DULCE RENDICIÓN A DIOS
En el momento en que nos rendimos a Cristo y nos comprometemos a la obediencia absoluta a él, se libera un poder maravilloso en nuestro hombre interior. El miedo a lo que los hombres puedan hacernos, se desvanece. No hay más pavor de Dios, del infierno o de retribución. Y en lugar de pesar, dolor, preocupación y angustia, el Espíritu de Dios nos inunda con una nueva luz, una fresca esperanza, un gran gozo, una gloriosa paz y una abundante fe.
Se dijo de Cristo que él soportó y fue obediente a su Padre celestial, no por temor, sino por el gozo que estaba puesto delante de él.
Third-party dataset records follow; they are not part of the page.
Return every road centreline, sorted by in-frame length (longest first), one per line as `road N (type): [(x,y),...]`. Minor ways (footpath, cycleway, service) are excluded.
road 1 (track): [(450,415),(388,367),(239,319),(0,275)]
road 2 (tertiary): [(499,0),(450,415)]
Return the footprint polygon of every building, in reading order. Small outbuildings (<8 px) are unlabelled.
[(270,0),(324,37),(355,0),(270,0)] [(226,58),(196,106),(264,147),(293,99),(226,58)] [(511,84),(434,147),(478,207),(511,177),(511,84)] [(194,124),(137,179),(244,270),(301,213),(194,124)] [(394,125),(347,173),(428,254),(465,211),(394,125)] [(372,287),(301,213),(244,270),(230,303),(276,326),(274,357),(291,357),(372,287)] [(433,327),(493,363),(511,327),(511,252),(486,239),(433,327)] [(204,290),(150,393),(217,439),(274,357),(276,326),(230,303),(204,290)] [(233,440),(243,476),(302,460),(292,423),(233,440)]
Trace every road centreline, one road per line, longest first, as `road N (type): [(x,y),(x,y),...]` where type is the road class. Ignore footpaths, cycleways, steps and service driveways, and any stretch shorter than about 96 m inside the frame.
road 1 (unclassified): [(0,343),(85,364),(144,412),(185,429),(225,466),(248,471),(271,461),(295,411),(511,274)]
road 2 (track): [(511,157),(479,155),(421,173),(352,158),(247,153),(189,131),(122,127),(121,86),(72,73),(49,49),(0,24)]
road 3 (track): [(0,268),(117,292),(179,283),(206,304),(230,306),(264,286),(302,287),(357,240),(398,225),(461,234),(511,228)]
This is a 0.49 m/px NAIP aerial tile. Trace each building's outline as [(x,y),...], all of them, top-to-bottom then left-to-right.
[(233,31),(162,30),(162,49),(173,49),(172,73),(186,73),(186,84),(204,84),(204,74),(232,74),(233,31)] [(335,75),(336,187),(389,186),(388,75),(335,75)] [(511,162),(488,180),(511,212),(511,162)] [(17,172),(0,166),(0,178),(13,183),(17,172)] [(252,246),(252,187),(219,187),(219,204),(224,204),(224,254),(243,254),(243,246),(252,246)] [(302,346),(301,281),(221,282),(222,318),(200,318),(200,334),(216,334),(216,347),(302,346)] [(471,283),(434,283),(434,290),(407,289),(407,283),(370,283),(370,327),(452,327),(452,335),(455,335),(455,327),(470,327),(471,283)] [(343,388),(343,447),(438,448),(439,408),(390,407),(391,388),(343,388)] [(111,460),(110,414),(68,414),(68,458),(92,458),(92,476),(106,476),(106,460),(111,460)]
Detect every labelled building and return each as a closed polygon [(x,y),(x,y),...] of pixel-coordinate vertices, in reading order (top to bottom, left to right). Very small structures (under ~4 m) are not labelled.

Él dejó a un lado todos los pesos; corrió la carrera con paciencia; sufrió la vergüenza; nunca se desmayó ni se cansó en su mente, todo esto, porque él vio las gloriosas recompensas de la obediencia. Gozo indescriptible. Paz. Descanso. Libertad. Plenitud.
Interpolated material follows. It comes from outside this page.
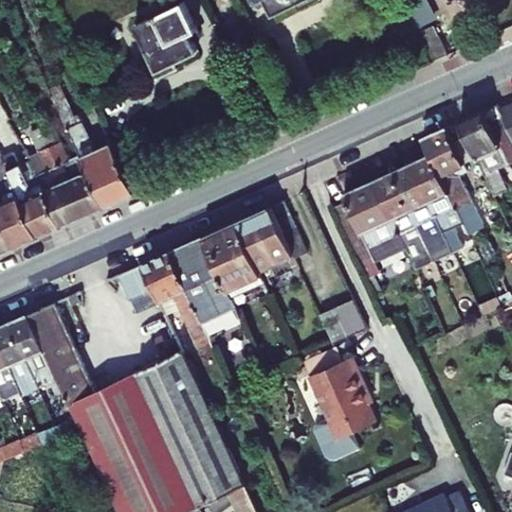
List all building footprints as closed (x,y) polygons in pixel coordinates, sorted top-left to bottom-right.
[(256,0),(257,1),(258,0),(266,0),(274,14),(297,3),(300,9),(318,0),(256,0)] [(199,29),(185,1),(136,24),(154,62),(151,64),(158,78),(179,68),(176,62),(199,51),(191,33),(199,29)] [(432,62),(405,8),(390,15),(416,70),(432,62)] [(433,62),(449,55),(434,25),(418,33),(433,62)] [(67,99),(62,90),(51,96),(56,105),(67,99)] [(67,99),(56,105),(81,155),(107,206),(138,193),(114,143),(97,150),(79,115),(76,117),(67,99)] [(511,132),(502,110),(499,104),(462,120),(496,195),(509,189),(500,168),(511,162),(511,132)] [(511,105),(502,110),(511,132),(511,105)] [(51,122),(42,127),(85,215),(107,206),(81,155),(71,161),(51,122)] [(469,170),(449,126),(425,137),(432,153),(458,208),(459,208),(469,227),(482,221),(461,174),(469,170)] [(85,215),(42,127),(32,132),(41,151),(30,157),(32,160),(63,225),(66,224),(85,215)] [(138,193),(153,186),(129,136),(115,142),(138,193)] [(63,225),(32,160),(21,166),(15,153),(4,159),(41,234),(63,225)] [(458,208),(432,153),(413,162),(431,201),(445,232),(464,223),(458,208)] [(41,234),(4,159),(1,155),(0,155),(0,208),(18,244),(41,234)] [(431,201),(413,162),(394,171),(412,210),(423,233),(430,234),(440,255),(453,249),(449,240),(445,232),(431,201)] [(423,233),(412,210),(394,171),(375,180),(393,218),(400,234),(406,247),(417,269),(435,261),(423,233)] [(393,218),(375,180),(345,193),(350,202),(336,209),(360,261),(373,255),(370,248),(400,234),(393,218)] [(297,226),(285,200),(273,206),(284,232),(297,226)] [(284,232),(273,206),(238,221),(261,270),(295,254),(285,233),(284,232)] [(0,251),(18,244),(0,208),(0,251)] [(261,270),(238,221),(205,236),(230,289),(263,274),(261,270)] [(309,252),(298,227),(285,233),(295,254),(296,258),(309,252)] [(406,247),(400,234),(370,248),(373,255),(376,261),(406,247)] [(230,289),(205,236),(172,251),(204,321),(238,306),(235,300),(230,289)] [(461,245),(457,236),(449,240),(453,249),(461,245)] [(204,321),(172,251),(144,263),(156,289),(161,301),(176,294),(182,307),(200,346),(213,340),(210,335),(204,321)] [(156,289),(144,263),(118,275),(130,300),(156,289)] [(263,274),(230,289),(235,300),(263,288),(261,283),(266,281),(263,274)] [(182,307),(176,294),(161,301),(167,314),(182,307)] [(368,328),(354,299),(335,308),(349,337),(368,328)] [(229,447),(184,349),(161,360),(161,359),(138,370),(138,371),(96,392),(92,384),(93,384),(69,330),(70,330),(64,316),(62,317),(56,302),(29,314),(59,379),(65,390),(72,406),(74,405),(79,416),(77,417),(81,427),(83,426),(87,435),(123,511),(183,511),(200,504),(200,505),(245,483),(241,472),(229,447)] [(244,319),(238,306),(204,321),(210,335),(244,319)] [(349,337),(335,308),(321,314),(335,343),(349,337)] [(59,379),(29,314),(11,321),(40,388),(59,379)] [(40,388),(11,321),(0,326),(0,341),(22,391),(23,395),(40,388)] [(216,347),(213,340),(200,346),(203,353),(216,347)] [(22,391),(0,341),(0,388),(4,398),(22,391)] [(306,361),(312,375),(348,359),(342,345),(306,361)] [(354,431),(378,421),(370,404),(364,391),(368,390),(353,356),(348,359),(312,375),(331,418),(318,424),(316,429),(327,455),(332,458),(337,459),(362,448),(354,431)] [(65,390),(59,379),(40,388),(43,395),(45,399),(65,390)] [(43,395),(40,388),(23,395),(27,403),(43,395)] [(374,402),(368,390),(364,391),(370,404),(374,402)] [(27,403),(23,395),(22,391),(4,398),(7,404),(10,411),(27,404),(27,403)] [(81,427),(77,417),(57,426),(61,437),(73,431),(81,427)] [(61,437),(57,426),(40,433),(44,443),(45,445),(54,440),(61,437)] [(85,436),(81,427),(73,431),(78,439),(85,436)] [(44,443),(40,433),(39,432),(22,439),(27,451),(44,443)] [(27,451),(22,439),(3,447),(8,459),(27,451)] [(248,469),(236,443),(229,447),(241,472),(248,469)] [(3,447),(0,448),(0,462),(6,460),(8,459),(3,447)] [(493,511),(479,482),(462,490),(472,511),(493,511)] [(258,511),(245,483),(200,505),(200,504),(183,511),(219,511),(234,502),(238,511),(258,511)] [(472,511),(462,490),(448,496),(447,494),(408,511),(472,511)]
El miedo no es el mejor motivador hacia la obediencia, el amor sí lo es. Es la dulce rendición a la voluntad de Dios lo que nos abre los cielos. Es el entregar cada pecado, cada acto de desobediencia, lo que nos concede la revelación de quién es Cristo en realidad. La Escritura dice: “Todo aquel que peca, no le ha visto, ni le ha conocido” (1 Juan 3:6).
¿Podría ser posible que nosotros, viviendo en desobediencia, ya no lo conozcamos? ¿Podría ser que continuemos satisfaciendo nuestros deseos porque nunca hemos tenido una revelación de Cristo, su odio al pecado, su absoluta santidad, su gloria y misericordia? En lenguaje sencillo, el que vive en desobediencia nunca ha visto realmente a Cristo ".
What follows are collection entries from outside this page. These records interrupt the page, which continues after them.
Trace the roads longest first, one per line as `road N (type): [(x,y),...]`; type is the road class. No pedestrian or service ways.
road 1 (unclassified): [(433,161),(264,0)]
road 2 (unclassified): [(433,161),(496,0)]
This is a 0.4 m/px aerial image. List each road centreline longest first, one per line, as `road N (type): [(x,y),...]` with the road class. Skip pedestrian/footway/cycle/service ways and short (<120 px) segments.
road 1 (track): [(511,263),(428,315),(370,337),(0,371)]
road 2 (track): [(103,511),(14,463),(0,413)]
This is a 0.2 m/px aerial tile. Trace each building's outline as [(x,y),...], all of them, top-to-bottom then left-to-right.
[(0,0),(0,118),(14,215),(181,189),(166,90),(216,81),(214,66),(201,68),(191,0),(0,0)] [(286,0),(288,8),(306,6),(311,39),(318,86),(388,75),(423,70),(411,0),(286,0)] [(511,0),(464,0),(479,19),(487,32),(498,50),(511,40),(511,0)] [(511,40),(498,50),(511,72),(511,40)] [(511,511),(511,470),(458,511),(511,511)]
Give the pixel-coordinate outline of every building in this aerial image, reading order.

Jesús dijo: “El que tiene mis mandamientos, y los guarda, ése es el que me ama; y el que me ama, será amado por mi Padre, y yo le amaré, y me manifestaré a él” (Juan 14:21).
¿Qué mayor recompensa por amar la obediencia podríamos desear que el hecho de que Cristo mismo se revele a nosotros? Él dice: “Ámame tanto como para obedecerme. ¡Entonces yo te amaré y te mostraré quién soy!”